--- WORK TASK ---
All pictures must be dropped, while the entries are given again word for word.

Design files in text formats

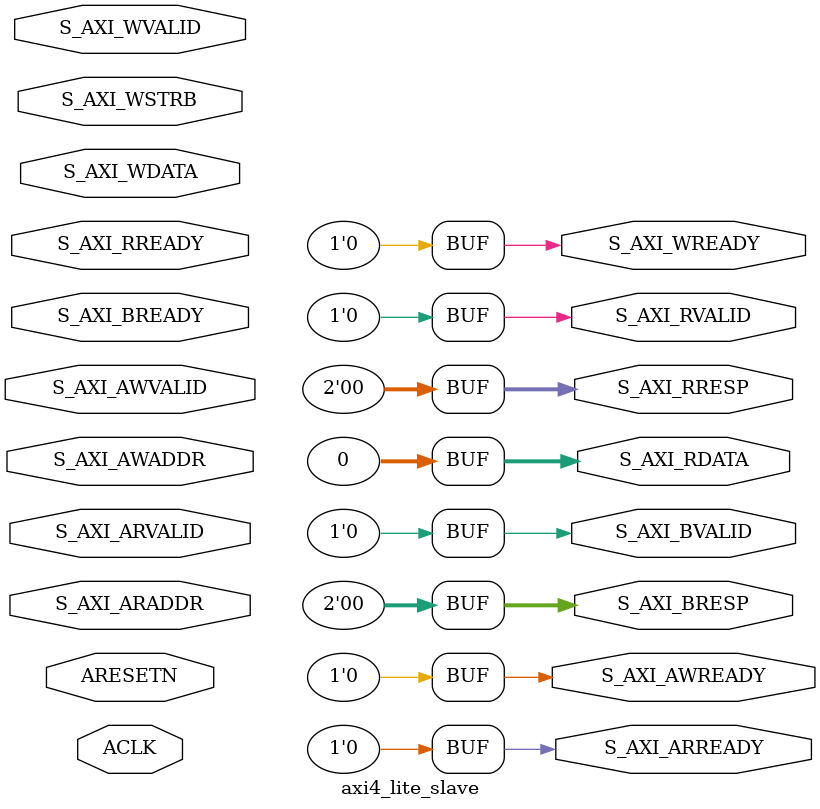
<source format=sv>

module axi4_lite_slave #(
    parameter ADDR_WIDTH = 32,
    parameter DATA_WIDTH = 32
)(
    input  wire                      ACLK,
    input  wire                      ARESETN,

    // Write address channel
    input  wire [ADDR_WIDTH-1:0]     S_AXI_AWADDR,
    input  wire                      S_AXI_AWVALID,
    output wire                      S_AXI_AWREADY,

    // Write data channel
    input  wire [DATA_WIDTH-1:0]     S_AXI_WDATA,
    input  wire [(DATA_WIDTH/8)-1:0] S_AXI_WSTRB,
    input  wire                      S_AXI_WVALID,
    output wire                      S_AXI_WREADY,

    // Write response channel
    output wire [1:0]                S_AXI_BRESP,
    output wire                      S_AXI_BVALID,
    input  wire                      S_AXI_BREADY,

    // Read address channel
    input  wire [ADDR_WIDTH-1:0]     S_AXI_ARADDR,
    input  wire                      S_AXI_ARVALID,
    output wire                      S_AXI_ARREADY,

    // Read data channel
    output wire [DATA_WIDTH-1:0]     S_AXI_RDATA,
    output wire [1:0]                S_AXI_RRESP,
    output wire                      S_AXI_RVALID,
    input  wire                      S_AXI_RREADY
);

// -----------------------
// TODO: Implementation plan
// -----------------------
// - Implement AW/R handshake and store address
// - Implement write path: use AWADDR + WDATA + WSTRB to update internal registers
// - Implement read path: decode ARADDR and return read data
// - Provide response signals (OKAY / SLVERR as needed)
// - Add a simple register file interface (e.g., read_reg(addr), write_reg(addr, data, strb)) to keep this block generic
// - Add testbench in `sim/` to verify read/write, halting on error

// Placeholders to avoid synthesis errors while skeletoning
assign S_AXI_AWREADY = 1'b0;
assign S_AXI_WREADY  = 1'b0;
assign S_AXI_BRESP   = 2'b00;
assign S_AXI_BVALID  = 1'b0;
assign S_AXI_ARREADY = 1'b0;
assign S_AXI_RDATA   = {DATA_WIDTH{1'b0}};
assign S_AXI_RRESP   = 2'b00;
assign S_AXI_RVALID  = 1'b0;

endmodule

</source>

--- ANSWER AREA ---
<source format=sv>

module axi4_lite_slave #(
    parameter ADDR_WIDTH = 32,
    parameter DATA_WIDTH = 32
)(
    input  wire                      ACLK,
    input  wire                      ARESETN,

    // Write address channel
    input  wire [ADDR_WIDTH-1:0]     S_AXI_AWADDR,
    input  wire                      S_AXI_AWVALID,
    output wire                      S_AXI_AWREADY,

    // Write data channel
    input  wire [DATA_WIDTH-1:0]     S_AXI_WDATA,
    input  wire [(DATA_WIDTH/8)-1:0] S_AXI_WSTRB,
    input  wire                      S_AXI_WVALID,
    output wire                      S_AXI_WREADY,

    // Write response channel
    output wire [1:0]                S_AXI_BRESP,
    output wire                      S_AXI_BVALID,
    input  wire                      S_AXI_BREADY,

    // Read address channel
    input  wire [ADDR_WIDTH-1:0]     S_AXI_ARADDR,
    input  wire                      S_AXI_ARVALID,
    output wire                      S_AXI_ARREADY,

    // Read data channel
    output wire [DATA_WIDTH-1:0]     S_AXI_RDATA,
    output wire [1:0]                S_AXI_RRESP,
    output wire                      S_AXI_RVALID,
    input  wire                      S_AXI_RREADY
);

// -----------------------
// TODO: Implementation plan
// -----------------------
// - Implement AW/R handshake and store address
// - Implement write path: use AWADDR + WDATA + WSTRB to update internal registers
// - Implement read path: decode ARADDR and return read data
// - Provide response signals (OKAY / SLVERR as needed)
// - Add a simple register file interface (e.g., read_reg(addr), write_reg(addr, data, strb)) to keep this block generic
// - Add testbench in `sim/` to verify read/write, halting on error

// Placeholders to avoid synthesis errors while skeletoning
assign S_AXI_AWREADY = 1'b0;
assign S_AXI_WREADY  = 1'b0;
assign S_AXI_BRESP   = 2'b00;
assign S_AXI_BVALID  = 1'b0;
assign S_AXI_ARREADY = 1'b0;
assign S_AXI_RDATA   = {DATA_WIDTH{1'b0}};
assign S_AXI_RRESP   = 2'b00;
assign S_AXI_RVALID  = 1'b0;

endmodule

</source>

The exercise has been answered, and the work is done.